▶ WORK ITEM
Which of the lines in the listing that follows hold "down"? Pull each one out.

▶ MATERIAL FOR THE TASK
┄┄┄┄┄┄┄┄┄┄

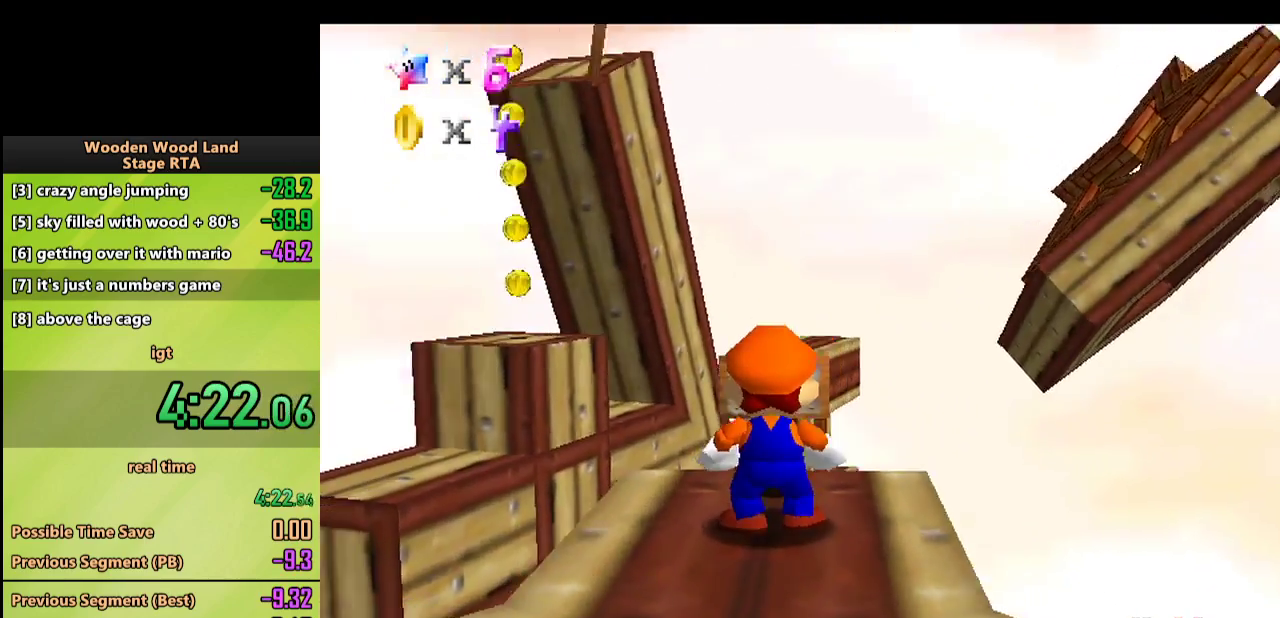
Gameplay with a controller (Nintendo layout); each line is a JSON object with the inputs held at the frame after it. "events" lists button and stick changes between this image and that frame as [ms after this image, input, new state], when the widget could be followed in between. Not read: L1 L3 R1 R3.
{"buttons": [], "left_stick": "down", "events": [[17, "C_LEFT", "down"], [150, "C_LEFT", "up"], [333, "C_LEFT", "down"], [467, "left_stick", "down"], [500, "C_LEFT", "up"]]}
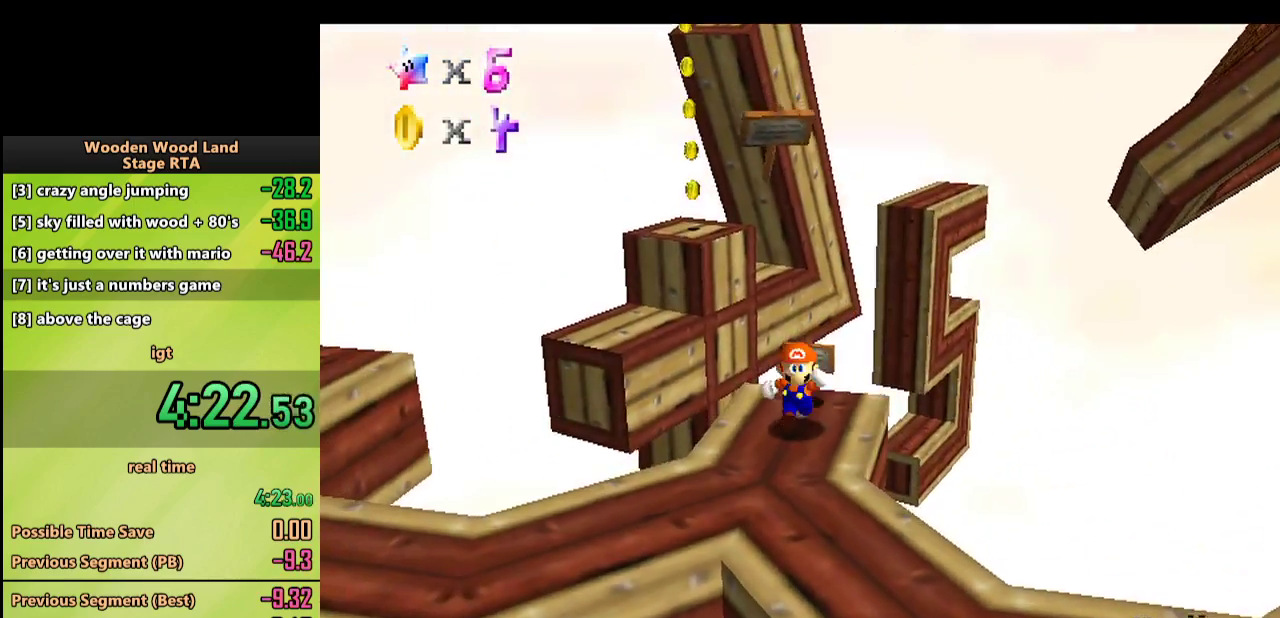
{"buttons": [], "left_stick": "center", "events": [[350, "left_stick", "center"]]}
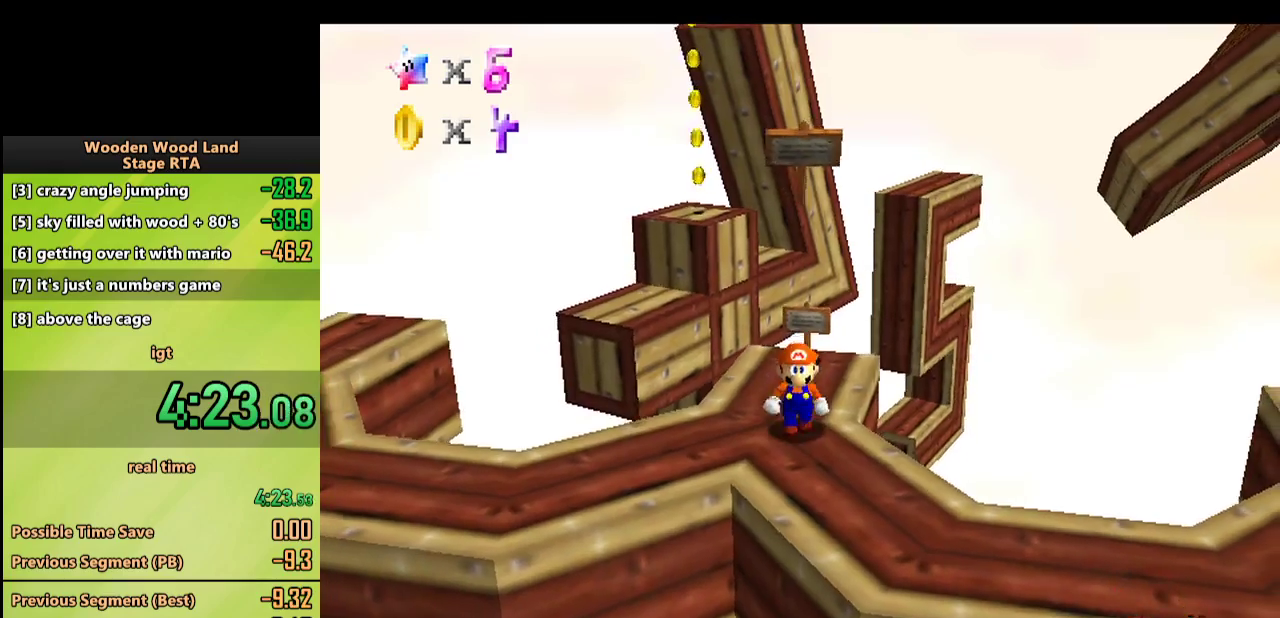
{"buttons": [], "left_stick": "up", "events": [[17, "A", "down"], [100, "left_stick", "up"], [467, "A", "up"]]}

┄┄┄┄┄┄┄┄┄┄

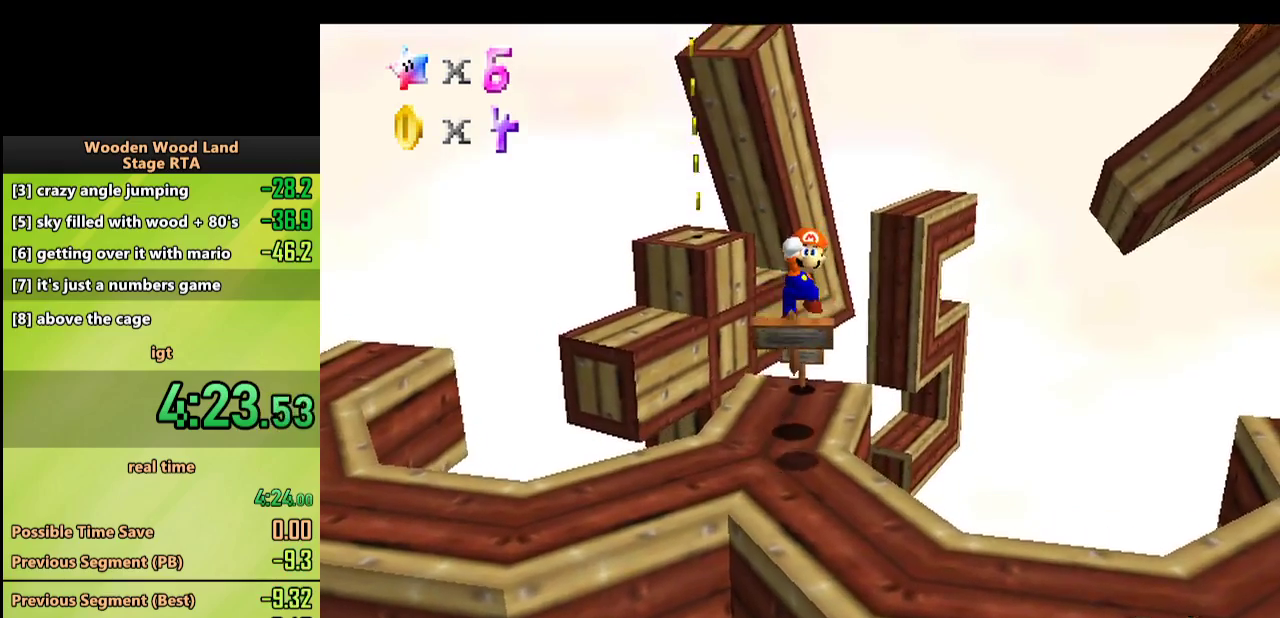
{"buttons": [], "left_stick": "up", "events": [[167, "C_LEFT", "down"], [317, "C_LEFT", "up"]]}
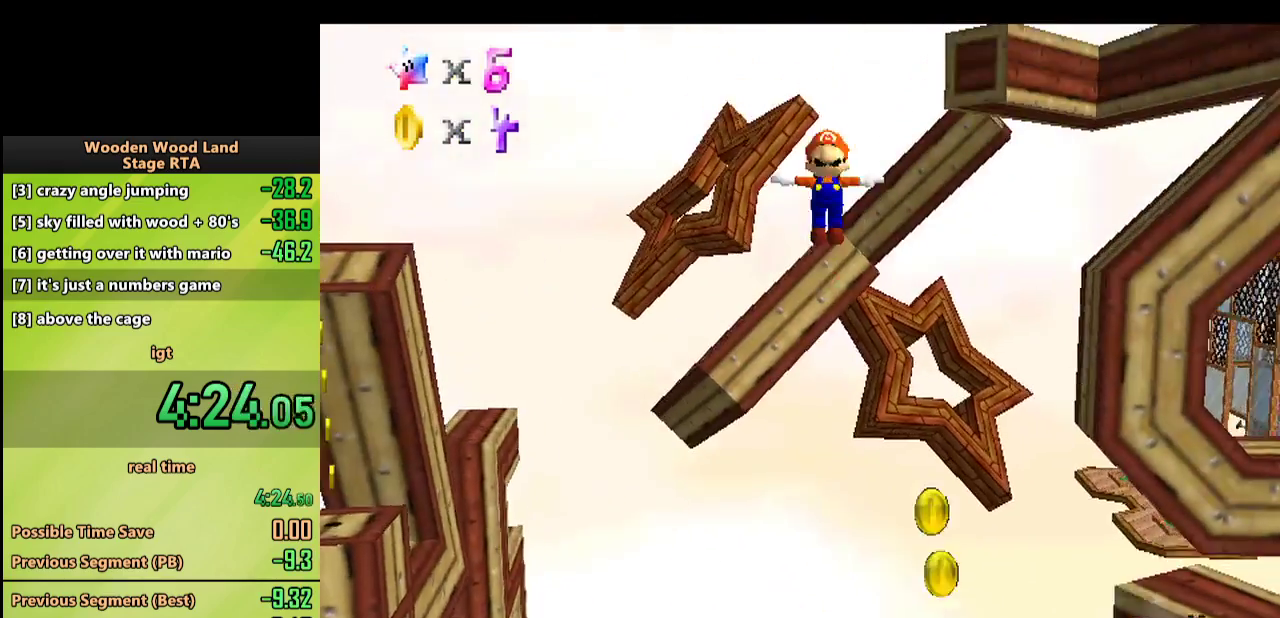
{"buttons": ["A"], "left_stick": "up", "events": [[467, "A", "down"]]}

┄┄┄┄┄┄┄┄┄┄

▶ ANSWER
{"buttons": [], "left_stick": "down", "events": [[17, "C_LEFT", "down"], [150, "C_LEFT", "up"], [333, "C_LEFT", "down"], [467, "left_stick", "down"], [500, "C_LEFT", "up"]]}
{"buttons": [], "left_stick": "up", "events": [[17, "A", "down"], [100, "left_stick", "up"], [467, "A", "up"]]}
{"buttons": [], "left_stick": "up", "events": [[167, "C_LEFT", "down"], [317, "C_LEFT", "up"]]}
{"buttons": ["A"], "left_stick": "up", "events": [[467, "A", "down"]]}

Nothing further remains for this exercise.